* _Task directions_:
Substitute "camera" for "pose" throughout the items below, and reproduce them with nothing else changed.

━━━━━━━━━━━━━━━━

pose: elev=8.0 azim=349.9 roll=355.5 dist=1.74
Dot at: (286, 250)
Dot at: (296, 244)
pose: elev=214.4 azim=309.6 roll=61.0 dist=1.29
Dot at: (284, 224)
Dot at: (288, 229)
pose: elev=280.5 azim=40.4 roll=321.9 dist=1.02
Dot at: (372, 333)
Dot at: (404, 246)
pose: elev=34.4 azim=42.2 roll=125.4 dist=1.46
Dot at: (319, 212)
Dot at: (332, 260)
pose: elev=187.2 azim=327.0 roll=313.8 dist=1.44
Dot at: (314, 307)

━━━━━━━━━━━━━━━━

* _Task output_:
camera: elev=8.0 azim=349.9 roll=355.5 dist=1.74
Dot at: (286, 250)
Dot at: (296, 244)
camera: elev=214.4 azim=309.6 roll=61.0 dist=1.29
Dot at: (284, 224)
Dot at: (288, 229)
camera: elev=280.5 azim=40.4 roll=321.9 dist=1.02
Dot at: (372, 333)
Dot at: (404, 246)
camera: elev=34.4 azim=42.2 roll=125.4 dist=1.46
Dot at: (319, 212)
Dot at: (332, 260)
camera: elev=187.2 azim=327.0 roll=313.8 dist=1.44
Dot at: (314, 307)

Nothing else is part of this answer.